Here, the Village established its prima facie entitlement to judgment as a matter of law by demonstrating that it did not receive prior written notice of the snow and ice upon which the infant plaintiff slipped and fell, as required by section 116–1(D) of the Code of the Village of Hempstead. However, the defendant raised a triable issue of fact as to whether the snow and ice condition upon which the infant plaintiff slipped was created by the Village's snow removal efforts (see San Marco v. Village/Town of Mount Kisco, 16 N.Y.3d 111, 118, 919 N.Y.S.2d 459, 944 N.E.2d 1098 ; Smith v. County of Orange, 51 A.D.3d 1006, 858 N.Y.S.2d 385 ).
Contrary to the Village's contention, the fact that the ice and snow condition in the area of the accident was open and obvious does not preclude a finding of liability as against the defendant, but, rather, presents a triable issue of fact regarding the comparative fault of the infant plaintiff, the defendant, and the Village (see Cupo v. Karfunkel, 1 A.D.3d 48, 767 N.Y.S.2d 40 ; see also Luksch v. Blum–Rohl Fishing Corp., 3 A.D.3d 475, 771 N.Y.S.2d 136 ; Kraeling v. Leading Edge Elec., 2 A.D.3d 789, 770 N.Y.S.2d 382 ; Grgich v. City of New York, 2 A.D.3d 680, 770 N.Y.S.2d 91 ; Moloney v. Wal–Mart Stores, 2 A.D.3d 508, 767 N.Y.S.2d 897 ; Massucci v. Amoco Oil Co., 292 A.D.2d 351, 738 N.Y.S.2d 386 ).
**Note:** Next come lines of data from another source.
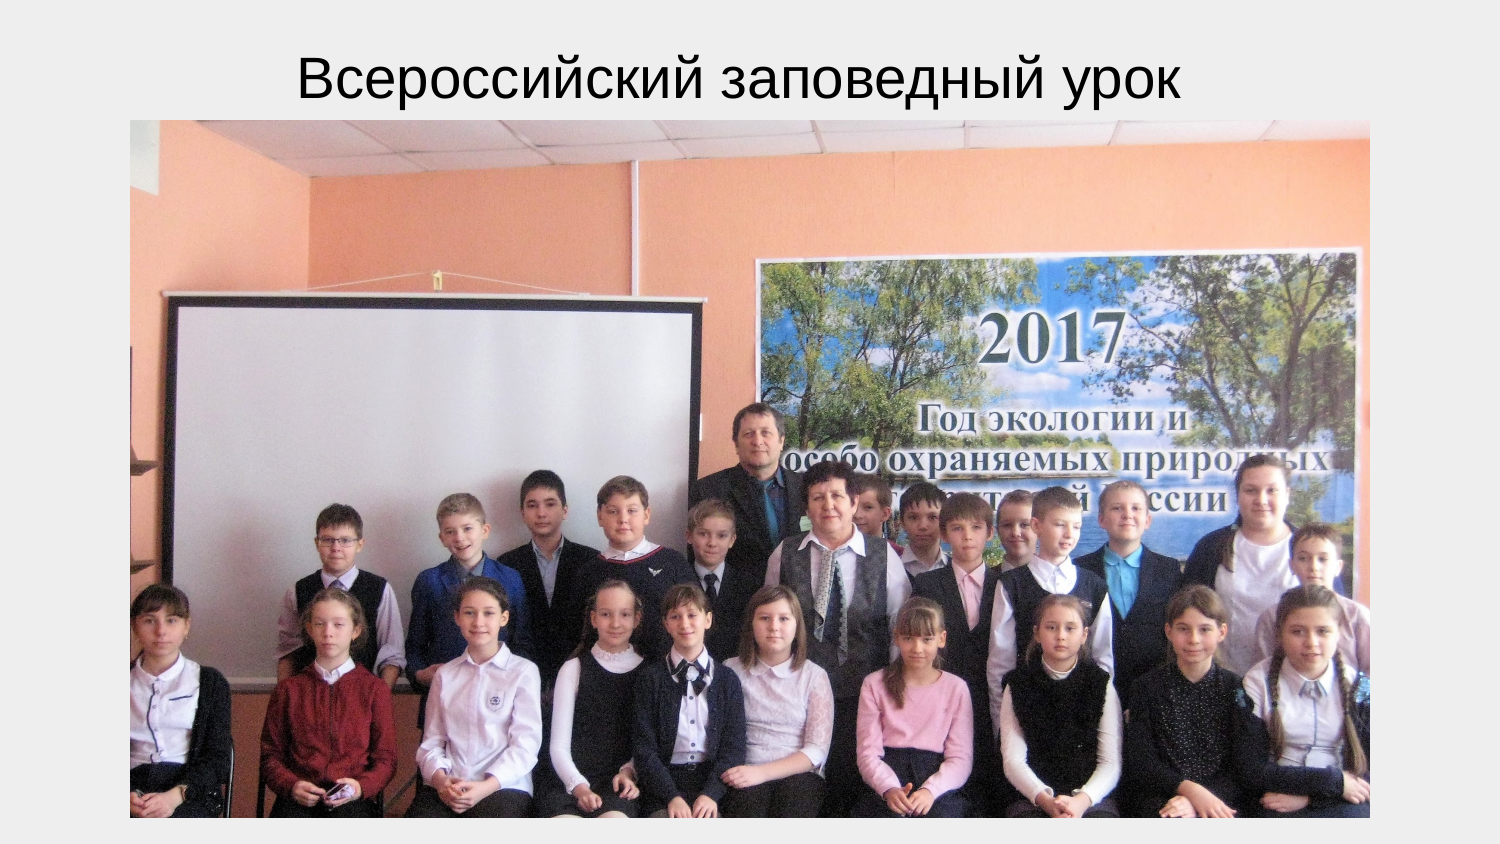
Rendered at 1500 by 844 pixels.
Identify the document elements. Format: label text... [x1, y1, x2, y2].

title Всероссийский заповедный урок [39, 24, 1438, 119]
picture [130, 120, 1370, 818]
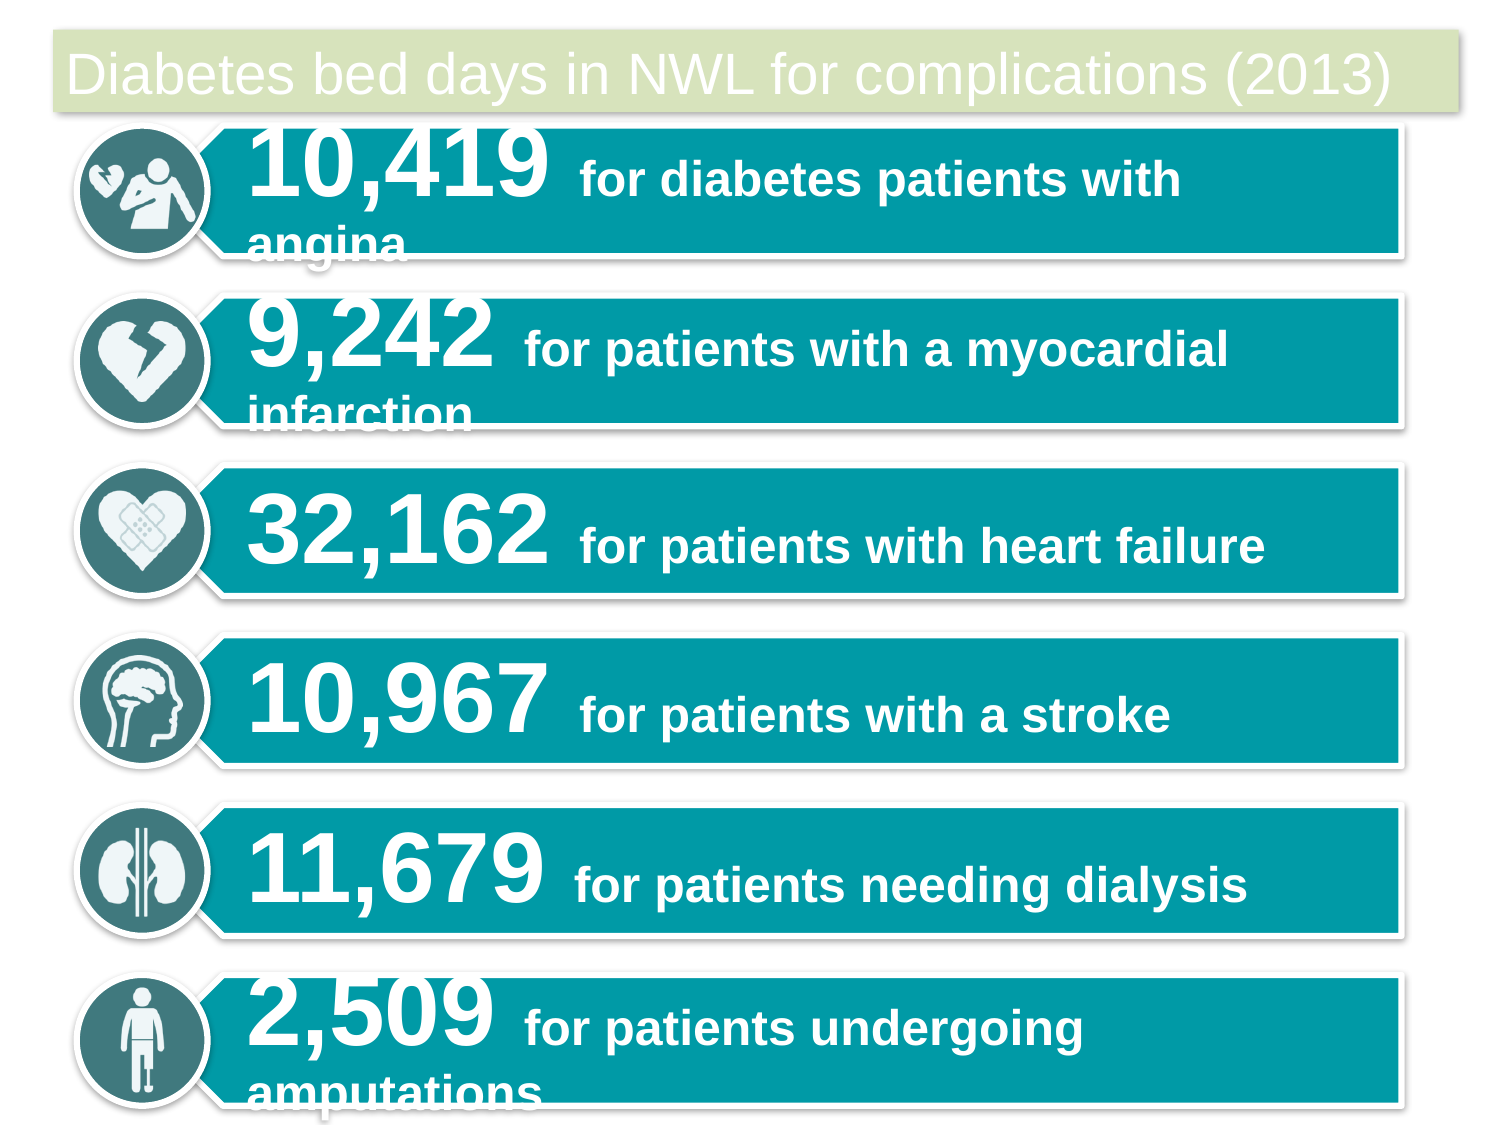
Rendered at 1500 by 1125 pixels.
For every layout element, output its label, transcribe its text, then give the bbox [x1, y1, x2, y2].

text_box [76, 125, 1483, 1107]
text_box Diabetes bed days in NWL for complications (2013) [51, 27, 1461, 114]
Furthermore, although the infant plaintiff testified at his deposition that he had problems with his balance, and usually wore inner soles in his shoes to help him maintain his balance, the Village failed to establish, prima facie, that the infant plaintiff's failure to wear inner soles in his shoes was the sole proximate cause of the accident.
Accordingly, the Supreme Court properly denied that branch of the Village's motion which was for summary judgment dismissing the second third-party complaint insofar as asserted against it.